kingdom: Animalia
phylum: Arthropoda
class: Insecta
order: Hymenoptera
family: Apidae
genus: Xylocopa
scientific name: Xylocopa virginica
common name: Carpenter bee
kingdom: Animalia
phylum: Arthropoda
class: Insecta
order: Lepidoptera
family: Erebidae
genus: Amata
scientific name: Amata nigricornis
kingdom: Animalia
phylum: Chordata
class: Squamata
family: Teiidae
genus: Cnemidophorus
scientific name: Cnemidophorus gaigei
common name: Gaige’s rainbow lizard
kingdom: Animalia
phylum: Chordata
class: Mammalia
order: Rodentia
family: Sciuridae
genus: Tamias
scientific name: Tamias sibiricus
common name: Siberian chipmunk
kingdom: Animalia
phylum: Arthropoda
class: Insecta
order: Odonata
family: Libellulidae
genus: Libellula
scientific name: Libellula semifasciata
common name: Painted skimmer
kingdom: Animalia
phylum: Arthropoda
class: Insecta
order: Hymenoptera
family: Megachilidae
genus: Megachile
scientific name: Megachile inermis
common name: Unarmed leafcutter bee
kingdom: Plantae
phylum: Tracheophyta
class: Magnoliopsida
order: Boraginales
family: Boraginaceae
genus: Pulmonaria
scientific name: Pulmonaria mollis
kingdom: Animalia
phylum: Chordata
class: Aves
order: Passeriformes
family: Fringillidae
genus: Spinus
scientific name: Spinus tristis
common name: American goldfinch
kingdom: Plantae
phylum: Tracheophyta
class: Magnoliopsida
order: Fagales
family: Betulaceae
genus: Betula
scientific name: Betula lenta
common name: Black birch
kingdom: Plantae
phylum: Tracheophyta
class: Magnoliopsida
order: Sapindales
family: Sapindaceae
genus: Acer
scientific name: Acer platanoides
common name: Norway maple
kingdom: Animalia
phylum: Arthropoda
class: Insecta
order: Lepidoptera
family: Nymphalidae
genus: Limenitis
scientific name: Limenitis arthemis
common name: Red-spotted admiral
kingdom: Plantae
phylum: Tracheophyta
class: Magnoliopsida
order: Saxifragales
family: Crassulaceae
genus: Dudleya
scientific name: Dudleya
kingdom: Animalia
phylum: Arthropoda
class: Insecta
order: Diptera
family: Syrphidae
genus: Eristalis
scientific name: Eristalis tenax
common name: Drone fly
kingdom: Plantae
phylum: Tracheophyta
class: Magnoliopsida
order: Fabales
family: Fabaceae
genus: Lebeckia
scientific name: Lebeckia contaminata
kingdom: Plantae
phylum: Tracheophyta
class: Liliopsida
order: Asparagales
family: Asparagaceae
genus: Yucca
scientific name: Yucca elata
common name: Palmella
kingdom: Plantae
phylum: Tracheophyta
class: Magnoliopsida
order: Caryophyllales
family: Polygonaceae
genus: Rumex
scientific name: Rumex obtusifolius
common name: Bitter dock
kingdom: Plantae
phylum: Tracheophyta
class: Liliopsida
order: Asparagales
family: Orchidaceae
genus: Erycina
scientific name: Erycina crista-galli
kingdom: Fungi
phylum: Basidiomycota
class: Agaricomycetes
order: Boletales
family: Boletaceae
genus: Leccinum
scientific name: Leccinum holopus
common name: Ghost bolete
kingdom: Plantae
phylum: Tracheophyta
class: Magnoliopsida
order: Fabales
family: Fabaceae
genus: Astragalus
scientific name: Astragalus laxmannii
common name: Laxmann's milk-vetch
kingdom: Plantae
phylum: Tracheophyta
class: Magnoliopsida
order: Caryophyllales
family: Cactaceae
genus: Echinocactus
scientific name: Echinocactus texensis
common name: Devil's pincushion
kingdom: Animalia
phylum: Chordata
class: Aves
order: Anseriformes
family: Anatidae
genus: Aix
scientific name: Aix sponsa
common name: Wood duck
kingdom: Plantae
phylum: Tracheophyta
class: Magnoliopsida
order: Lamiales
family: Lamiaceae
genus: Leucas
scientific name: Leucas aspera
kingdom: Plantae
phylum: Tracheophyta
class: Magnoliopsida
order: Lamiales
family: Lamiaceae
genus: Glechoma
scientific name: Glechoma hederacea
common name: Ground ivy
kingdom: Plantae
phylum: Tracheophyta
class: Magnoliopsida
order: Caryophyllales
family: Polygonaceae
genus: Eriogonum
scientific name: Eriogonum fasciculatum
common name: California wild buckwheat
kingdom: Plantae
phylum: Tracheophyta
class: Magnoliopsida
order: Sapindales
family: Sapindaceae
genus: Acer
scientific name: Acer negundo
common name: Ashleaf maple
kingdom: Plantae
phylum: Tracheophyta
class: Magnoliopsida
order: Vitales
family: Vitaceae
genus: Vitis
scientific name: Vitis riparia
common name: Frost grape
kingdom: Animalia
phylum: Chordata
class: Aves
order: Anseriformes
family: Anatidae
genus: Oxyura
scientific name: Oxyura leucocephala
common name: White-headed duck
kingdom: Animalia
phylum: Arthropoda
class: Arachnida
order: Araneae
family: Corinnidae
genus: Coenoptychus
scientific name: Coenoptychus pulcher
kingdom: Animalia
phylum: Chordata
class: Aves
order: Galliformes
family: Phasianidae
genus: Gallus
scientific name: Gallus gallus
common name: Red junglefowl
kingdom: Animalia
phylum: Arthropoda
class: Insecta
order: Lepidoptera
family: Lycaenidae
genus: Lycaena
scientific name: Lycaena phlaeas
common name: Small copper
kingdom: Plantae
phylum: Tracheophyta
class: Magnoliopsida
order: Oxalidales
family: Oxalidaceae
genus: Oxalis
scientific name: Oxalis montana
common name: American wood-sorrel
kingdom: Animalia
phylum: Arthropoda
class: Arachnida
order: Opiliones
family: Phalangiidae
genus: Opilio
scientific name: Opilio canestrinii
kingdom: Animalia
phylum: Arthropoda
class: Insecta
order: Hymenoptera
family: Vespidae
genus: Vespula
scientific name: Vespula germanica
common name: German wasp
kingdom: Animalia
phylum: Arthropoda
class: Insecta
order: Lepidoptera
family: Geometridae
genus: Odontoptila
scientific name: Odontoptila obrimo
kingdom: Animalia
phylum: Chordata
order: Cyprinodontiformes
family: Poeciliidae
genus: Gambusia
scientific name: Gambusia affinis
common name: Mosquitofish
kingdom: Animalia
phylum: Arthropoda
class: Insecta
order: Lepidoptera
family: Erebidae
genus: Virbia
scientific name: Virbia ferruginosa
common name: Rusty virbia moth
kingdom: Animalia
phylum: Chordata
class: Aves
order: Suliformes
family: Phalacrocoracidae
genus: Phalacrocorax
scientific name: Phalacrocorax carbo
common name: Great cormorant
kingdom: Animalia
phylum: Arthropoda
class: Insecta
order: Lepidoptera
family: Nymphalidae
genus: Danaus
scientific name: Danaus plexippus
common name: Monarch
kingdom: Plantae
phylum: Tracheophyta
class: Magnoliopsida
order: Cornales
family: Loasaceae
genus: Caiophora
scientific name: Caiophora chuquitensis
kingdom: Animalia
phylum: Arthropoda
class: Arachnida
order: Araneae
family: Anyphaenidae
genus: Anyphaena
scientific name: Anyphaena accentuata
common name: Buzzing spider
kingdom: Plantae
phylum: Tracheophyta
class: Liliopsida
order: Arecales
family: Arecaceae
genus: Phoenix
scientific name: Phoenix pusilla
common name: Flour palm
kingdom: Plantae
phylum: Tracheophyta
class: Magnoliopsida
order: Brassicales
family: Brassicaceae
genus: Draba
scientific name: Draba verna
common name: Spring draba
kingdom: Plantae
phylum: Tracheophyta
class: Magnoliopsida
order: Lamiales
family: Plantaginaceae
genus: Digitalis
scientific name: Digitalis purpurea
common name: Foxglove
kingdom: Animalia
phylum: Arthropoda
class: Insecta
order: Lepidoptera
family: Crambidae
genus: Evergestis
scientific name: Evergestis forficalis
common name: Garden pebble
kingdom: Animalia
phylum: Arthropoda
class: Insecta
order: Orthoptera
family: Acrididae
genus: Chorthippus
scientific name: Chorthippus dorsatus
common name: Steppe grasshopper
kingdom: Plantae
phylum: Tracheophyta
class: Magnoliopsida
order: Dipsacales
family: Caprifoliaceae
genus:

## Exercise brief
Rewrite everything from the line containing "genus: Amata" down to the line containing "genus: Tamias", replacing "scientific name" with "binomial name" and leaving all else in the data unchanged.

## Completed exercise
genus: Amata
binomial name: Amata nigricornis
kingdom: Animalia
phylum: Chordata
class: Squamata
family: Teiidae
genus: Cnemidophorus
binomial name: Cnemidophorus gaigei
common name: Gaige’s rainbow lizard
kingdom: Animalia
phylum: Chordata
class: Mammalia
order: Rodentia
family: Sciuridae
genus: Tamias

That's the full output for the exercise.